There have been notable technological advancements in the metal stamping niche. Currently, more advancements are happening rapidly than in the past, bringing more complex processes. They include the following.
1. Hot Forming
It’s one of the best examples of technological advancements in the metal stamping niche. Now you can create some automotive parts using boron steel sheet metal at very high temperatures (about 900 degrees Celsius). It is done in a die that forms and quenches the stamping thus heat-treating the already formed part.
Compared to deep-drawing, hot forming is modern and completely different. There is no use of a blank holder. Instead, it is replaced with special clamping units often installed to hold the material in position and prevent wrinkles from forming.
To facilitate the quenching process, cooling lines are often placed close to the die surface. It involves the use of special die steels featuring high rates of heat transfer and a lot of strength. To facilitate part removal, strong ejector systems have been designed and built effectively.
These are some of the critical features that should be noted when designing and building hot forming dies. The process of hot forming is a great accomplishment, especially since most die engineers or makers were never trained in this type of technology.
2. Advanced High Strength Steel (AHSS)
Notable advancements in steel technology have brought about high tensile strength materials such as AHSS. Besides hot-forming boron-based materials, these others are cold-formed using press lines and stamping dies at room temperature. They surpass the tensile strength of traditional high-strength low alloy steel by at least 2 or 3 times. They have brought about new demands in the tooling and older press lines.
Currently, there is a 3rd generation of AHSS materials still under development. Their tensile strength is similar to the hot-formed stampings. Also, their ductility is enough to allow cold-forming at room temperature. They are bound to push the existing press lines past their capacity.
3. Aluminium Alloys
Besides steel, there are other metals changing the metal stamping process considerably. In the last decade alone, aluminium alloys have been incorporated for use as sheet metal in the transportation industry.
If you are working with any unfamiliar alloys, you might have some troubles working with aluminium stampings. Note that new alloys are currently under development for hot-forming applications with ultra-high strength.

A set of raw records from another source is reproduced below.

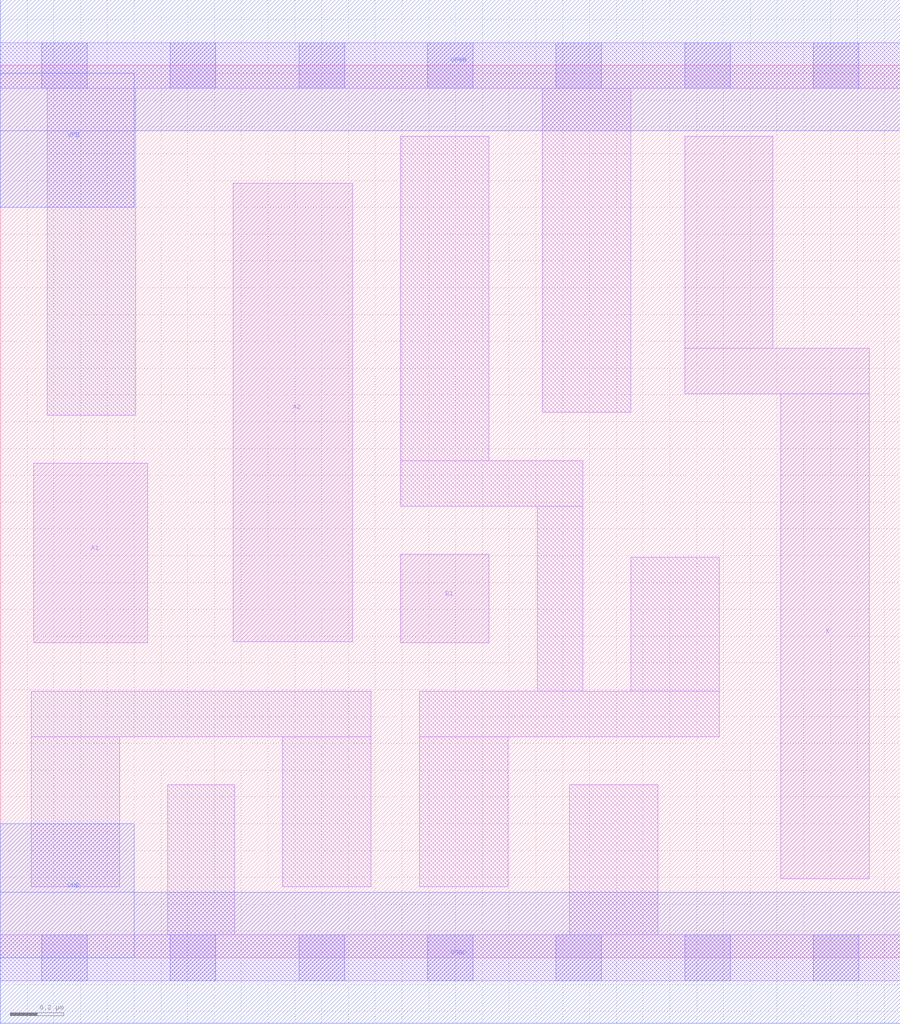
<source format=lef>
# Copyright 2020 The SkyWater PDK Authors
#
# Licensed under the Apache License, Version 2.0 (the "License");
# you may not use this file except in compliance with the License.
# You may obtain a copy of the License at
#
#     https://www.apache.org/licenses/LICENSE-2.0
#
# Unless required by applicable law or agreed to in writing, software
# distributed under the License is distributed on an "AS IS" BASIS,
# WITHOUT WARRANTIES OR CONDITIONS OF ANY KIND, either express or implied.
# See the License for the specific language governing permissions and
# limitations under the License.
#
# SPDX-License-Identifier: Apache-2.0

VERSION 5.5 ;
NAMESCASESENSITIVE ON ;
BUSBITCHARS "[]" ;
DIVIDERCHAR "/" ;
MACRO sky130_fd_sc_lp__o21a_lp
  CLASS CORE ;
  SOURCE USER ;
  ORIGIN  0.000000  0.000000 ;
  SIZE  3.360000 BY  3.330000 ;
  SYMMETRY X Y R90 ;
  SITE unit ;
  PIN A1
    ANTENNAGATEAREA  0.313000 ;
    DIRECTION INPUT ;
    USE SIGNAL ;
    PORT
      LAYER li1 ;
        RECT 0.125000 1.175000 0.550000 1.845000 ;
    END
  END A1
  PIN A2
    ANTENNAGATEAREA  0.313000 ;
    DIRECTION INPUT ;
    USE SIGNAL ;
    PORT
      LAYER li1 ;
        RECT 0.870000 1.180000 1.315000 2.890000 ;
    END
  END A2
  PIN B1
    ANTENNAGATEAREA  0.313000 ;
    DIRECTION INPUT ;
    USE SIGNAL ;
    PORT
      LAYER li1 ;
        RECT 1.495000 1.175000 1.825000 1.505000 ;
    END
  END B1
  PIN X
    ANTENNADIFFAREA  0.404700 ;
    DIRECTION OUTPUT ;
    USE SIGNAL ;
    PORT
      LAYER li1 ;
        RECT 2.555000 2.105000 3.245000 2.275000 ;
        RECT 2.555000 2.275000 2.885000 3.065000 ;
        RECT 2.915000 0.295000 3.245000 2.105000 ;
    END
  END X
  PIN VGND
    DIRECTION INOUT ;
    USE GROUND ;
    PORT
      LAYER met1 ;
        RECT 0.000000 -0.245000 3.360000 0.245000 ;
    END
  END VGND
  PIN VNB
    DIRECTION INOUT ;
    USE GROUND ;
    PORT
    END
  END VNB
  PIN VPB
    DIRECTION INOUT ;
    USE POWER ;
    PORT
    END
  END VPB
  PIN VNB
    DIRECTION INOUT ;
    USE GROUND ;
    PORT
      LAYER met1 ;
        RECT 0.000000 0.000000 0.500000 0.500000 ;
    END
  END VNB
  PIN VPB
    DIRECTION INOUT ;
    USE POWER ;
    PORT
      LAYER met1 ;
        RECT 0.000000 2.800000 0.500000 3.300000 ;
    END
  END VPB
  PIN VPWR
    DIRECTION INOUT ;
    USE POWER ;
    PORT
      LAYER met1 ;
        RECT 0.000000 3.085000 3.360000 3.575000 ;
    END
  END VPWR
  OBS
    LAYER li1 ;
      RECT 0.000000 -0.085000 3.360000 0.085000 ;
      RECT 0.000000  3.245000 3.360000 3.415000 ;
      RECT 0.115000  0.265000 0.445000 0.825000 ;
      RECT 0.115000  0.825000 1.385000 0.995000 ;
      RECT 0.175000  2.025000 0.505000 3.245000 ;
      RECT 0.625000  0.085000 0.875000 0.645000 ;
      RECT 1.055000  0.265000 1.385000 0.825000 ;
      RECT 1.495000  1.685000 2.175000 1.855000 ;
      RECT 1.495000  1.855000 1.825000 3.065000 ;
      RECT 1.565000  0.265000 1.895000 0.825000 ;
      RECT 1.565000  0.825000 2.685000 0.995000 ;
      RECT 2.005000  0.995000 2.175000 1.685000 ;
      RECT 2.025000  2.035000 2.355000 3.245000 ;
      RECT 2.125000  0.085000 2.455000 0.645000 ;
      RECT 2.355000  0.995000 2.685000 1.495000 ;
    LAYER mcon ;
      RECT 0.155000 -0.085000 0.325000 0.085000 ;
      RECT 0.155000  3.245000 0.325000 3.415000 ;
      RECT 0.635000 -0.085000 0.805000 0.085000 ;
      RECT 0.635000  3.245000 0.805000 3.415000 ;
      RECT 1.115000 -0.085000 1.285000 0.085000 ;
      RECT 1.115000  3.245000 1.285000 3.415000 ;
      RECT 1.595000 -0.085000 1.765000 0.085000 ;
      RECT 1.595000  3.245000 1.765000 3.415000 ;
      RECT 2.075000 -0.085000 2.245000 0.085000 ;
      RECT 2.075000  3.245000 2.245000 3.415000 ;
      RECT 2.555000 -0.085000 2.725000 0.085000 ;
      RECT 2.555000  3.245000 2.725000 3.415000 ;
      RECT 3.035000 -0.085000 3.205000 0.085000 ;
      RECT 3.035000  3.245000 3.205000 3.415000 ;
  END
END sky130_fd_sc_lp__o21a_lp
END LIBRARY

</source>
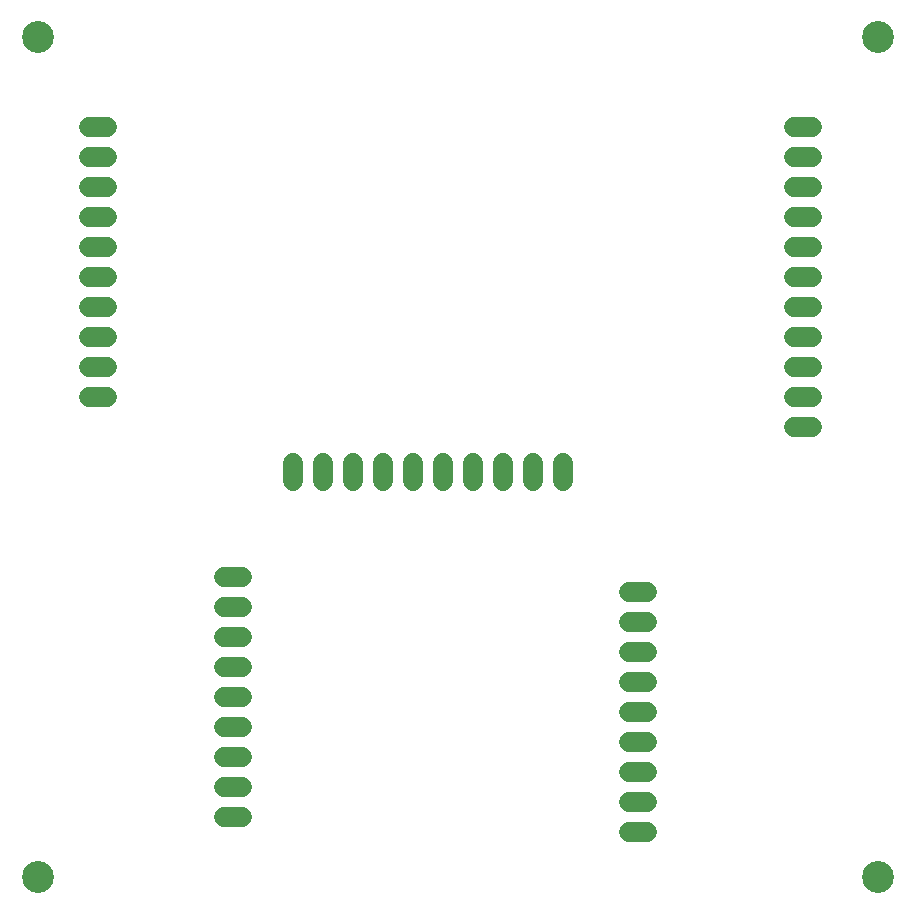
<source format=gbr>
G04 EAGLE Gerber RS-274X export*
G75*
%MOMM*%
%FSLAX34Y34*%
%LPD*%
%INSoldermask Bottom*%
%IPPOS*%
%AMOC8*
5,1,8,0,0,1.08239X$1,22.5*%
G01*
%ADD10C,2.703200*%
%ADD11C,1.727200*%


D10*
X76200Y774700D03*
X76200Y63500D03*
X787400Y63500D03*
X787400Y774700D03*
D11*
X591820Y101600D02*
X576580Y101600D01*
X576580Y127000D02*
X591820Y127000D01*
X591820Y152400D02*
X576580Y152400D01*
X576580Y177800D02*
X591820Y177800D01*
X591820Y203200D02*
X576580Y203200D01*
X576580Y228600D02*
X591820Y228600D01*
X591820Y254000D02*
X576580Y254000D01*
X576580Y279400D02*
X591820Y279400D01*
X591820Y304800D02*
X576580Y304800D01*
X248920Y114300D02*
X233680Y114300D01*
X233680Y139700D02*
X248920Y139700D01*
X248920Y165100D02*
X233680Y165100D01*
X233680Y190500D02*
X248920Y190500D01*
X248920Y215900D02*
X233680Y215900D01*
X233680Y241300D02*
X248920Y241300D01*
X248920Y266700D02*
X233680Y266700D01*
X233680Y292100D02*
X248920Y292100D01*
X248920Y317500D02*
X233680Y317500D01*
X134620Y698500D02*
X119380Y698500D01*
X119380Y673100D02*
X134620Y673100D01*
X134620Y647700D02*
X119380Y647700D01*
X119380Y622300D02*
X134620Y622300D01*
X134620Y596900D02*
X119380Y596900D01*
X119380Y571500D02*
X134620Y571500D01*
X134620Y546100D02*
X119380Y546100D01*
X119380Y520700D02*
X134620Y520700D01*
X134620Y495300D02*
X119380Y495300D01*
X119380Y469900D02*
X134620Y469900D01*
X520700Y414020D02*
X520700Y398780D01*
X495300Y398780D02*
X495300Y414020D01*
X469900Y414020D02*
X469900Y398780D01*
X444500Y398780D02*
X444500Y414020D01*
X419100Y414020D02*
X419100Y398780D01*
X393700Y398780D02*
X393700Y414020D01*
X368300Y414020D02*
X368300Y398780D01*
X342900Y398780D02*
X342900Y414020D01*
X317500Y414020D02*
X317500Y398780D01*
X292100Y398780D02*
X292100Y414020D01*
X716280Y698500D02*
X731520Y698500D01*
X731520Y673100D02*
X716280Y673100D01*
X716280Y647700D02*
X731520Y647700D01*
X731520Y622300D02*
X716280Y622300D01*
X716280Y596900D02*
X731520Y596900D01*
X731520Y571500D02*
X716280Y571500D01*
X716280Y546100D02*
X731520Y546100D01*
X731520Y520700D02*
X716280Y520700D01*
X716280Y495300D02*
X731520Y495300D01*
X731520Y469900D02*
X716280Y469900D01*
X716280Y444500D02*
X731520Y444500D01*
M02*

</source>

The existing alloys are being warm-formed while others are super-plastically deformed. Some of the common alloys have been refined to allow better cold-forming benefits. You need to know the notable differences and demerits between the available aluminum alloys and their tempers. That way, you can provide the die designer and process engineer with the best opportunities for success.
4. Lubrication
There are also notable advances in lubricants, their application methods and thickness measurement. With the presence of 3rd generation AHSS materials and the complete extinction of chlorinated paraffin in the near future, these advancements are exceptional.
Currently, the stamping dies go through a lot of temperatures, stresses, vibrations, shock and chemical attacks. There are bound to be some process failures. Engineered surface coatings, heat-treating methods and tooling chemistry are being improved to meet these demands coming from the stamping dies.
5. Carbide Materials
If there are long production runs, carbide materials are the best choices for metal stamping. They feature very high compressive strength, retain their hardness values at the highest temperatures and resist deflection.
These features play a huge role in high-speed cutting, forming and punching applications. Tungsten carbide punches are useful for processes such as creating small-diameter holes in tough and hard materials.
6. Double-Sided Incremental Sheet Metal Forming
It’s also a new and emerging metal forming process. It’s a new manufacturing process that relies on 2 generic tools for the manipulation of sheet metal. That way, it’s easy to create free-form parts without utilizing dies.
This new metal forming process will reduce the cycle time of creating a product from months or weeks to a few days or hours. It’s faster and more accurate. The digital world has also kept the same pace by providing the best and most precise sheet metal formability analysis.
There are also improvements in responses to the variations in the metal stamping process and spring-back prediction. Other notable changes include simulating programmable servo-press slides together with servo-driven transfer system to improve the strokes per minute.
Don’t forget about optical scanning technology involving blue light or white light scanners to digitize parts and dies produced to assess and modify the tooling appropriately. Finally, there is morphing of solutions to allow repeatable and rapid development of compensated die surfaces among many more.